Source records>

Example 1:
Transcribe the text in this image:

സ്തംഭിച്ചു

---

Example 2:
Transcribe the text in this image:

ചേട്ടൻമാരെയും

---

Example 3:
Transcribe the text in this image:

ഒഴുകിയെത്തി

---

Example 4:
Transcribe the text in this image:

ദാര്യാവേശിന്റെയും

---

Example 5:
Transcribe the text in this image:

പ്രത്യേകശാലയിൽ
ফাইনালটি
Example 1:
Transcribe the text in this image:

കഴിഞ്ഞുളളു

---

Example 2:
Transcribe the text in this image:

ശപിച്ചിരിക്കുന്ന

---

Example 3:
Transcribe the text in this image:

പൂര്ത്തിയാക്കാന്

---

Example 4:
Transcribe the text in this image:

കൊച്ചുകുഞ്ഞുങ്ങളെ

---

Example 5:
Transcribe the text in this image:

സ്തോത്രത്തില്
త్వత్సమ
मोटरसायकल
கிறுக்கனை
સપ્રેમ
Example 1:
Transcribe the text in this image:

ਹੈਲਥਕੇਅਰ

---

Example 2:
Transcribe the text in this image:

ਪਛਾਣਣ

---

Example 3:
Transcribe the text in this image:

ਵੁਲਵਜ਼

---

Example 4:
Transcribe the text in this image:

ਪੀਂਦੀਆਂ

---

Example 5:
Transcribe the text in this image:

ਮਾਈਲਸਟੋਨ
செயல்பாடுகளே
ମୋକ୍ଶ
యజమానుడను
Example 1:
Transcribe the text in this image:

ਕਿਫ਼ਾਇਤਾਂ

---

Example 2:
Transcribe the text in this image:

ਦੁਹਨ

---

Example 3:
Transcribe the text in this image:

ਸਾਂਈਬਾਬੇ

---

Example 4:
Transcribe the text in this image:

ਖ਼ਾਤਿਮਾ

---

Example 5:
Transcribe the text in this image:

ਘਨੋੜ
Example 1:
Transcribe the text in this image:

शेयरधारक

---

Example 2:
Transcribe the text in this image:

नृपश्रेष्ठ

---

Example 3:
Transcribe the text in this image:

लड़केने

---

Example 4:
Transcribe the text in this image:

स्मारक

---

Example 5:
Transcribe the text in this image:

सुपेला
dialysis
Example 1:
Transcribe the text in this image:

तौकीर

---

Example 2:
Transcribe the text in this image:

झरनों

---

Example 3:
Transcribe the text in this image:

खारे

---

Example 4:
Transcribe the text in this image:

Work item>
The records above must be transcribed without a single omission.

Your solution>
Example 1:
Transcribe the text in this image:

സ്തംഭിച്ചു

---

Example 2:
Transcribe the text in this image:

ചേട്ടൻമാരെയും

---

Example 3:
Transcribe the text in this image:

ഒഴുകിയെത്തി

---

Example 4:
Transcribe the text in this image:

ദാര്യാവേശിന്റെയും

---

Example 5:
Transcribe the text in this image:

പ്രത്യേകശാലയിൽ
ফাইনালটি
Example 1:
Transcribe the text in this image:

കഴിഞ്ഞുളളു

---

Example 2:
Transcribe the text in this image:

ശപിച്ചിരിക്കുന്ന

---

Example 3:
Transcribe the text in this image:

പൂര്ത്തിയാക്കാന്

---

Example 4:
Transcribe the text in this image:

കൊച്ചുകുഞ്ഞുങ്ങളെ

---

Example 5:
Transcribe the text in this image:

സ്തോത്രത്തില്
త్వత్సమ
मोटरसायकल
கிறுக்கனை
સપ્રેમ
Example 1:
Transcribe the text in this image:

ਹੈਲਥਕੇਅਰ

---

Example 2:
Transcribe the text in this image:

ਪਛਾਣਣ

---

Example 3:
Transcribe the text in this image:

ਵੁਲਵਜ਼

---

Example 4:
Transcribe the text in this image:

ਪੀਂਦੀਆਂ

---

Example 5:
Transcribe the text in this image:

ਮਾਈਲਸਟੋਨ
செயல்பாடுகளே
ମୋକ୍ଶ
యజమానుడను
Example 1:
Transcribe the text in this image:

ਕਿਫ਼ਾਇਤਾਂ

---

Example 2:
Transcribe the text in this image:

ਦੁਹਨ

---

Example 3:
Transcribe the text in this image:

ਸਾਂਈਬਾਬੇ

---

Example 4:
Transcribe the text in this image:

ਖ਼ਾਤਿਮਾ

---

Example 5:
Transcribe the text in this image:

ਘਨੋੜ
Example 1:
Transcribe the text in this image:

शेयरधारक

---

Example 2:
Transcribe the text in this image:

नृपश्रेष्ठ

---

Example 3:
Transcribe the text in this image:

लड़केने

---

Example 4:
Transcribe the text in this image:

स्मारक

---

Example 5:
Transcribe the text in this image:

सुपेला
dialysis
Example 1:
Transcribe the text in this image:

तौकीर

---

Example 2:
Transcribe the text in this image:

झरनों

---

Example 3:
Transcribe the text in this image:

खारे

---

Example 4:
Transcribe the text in this image:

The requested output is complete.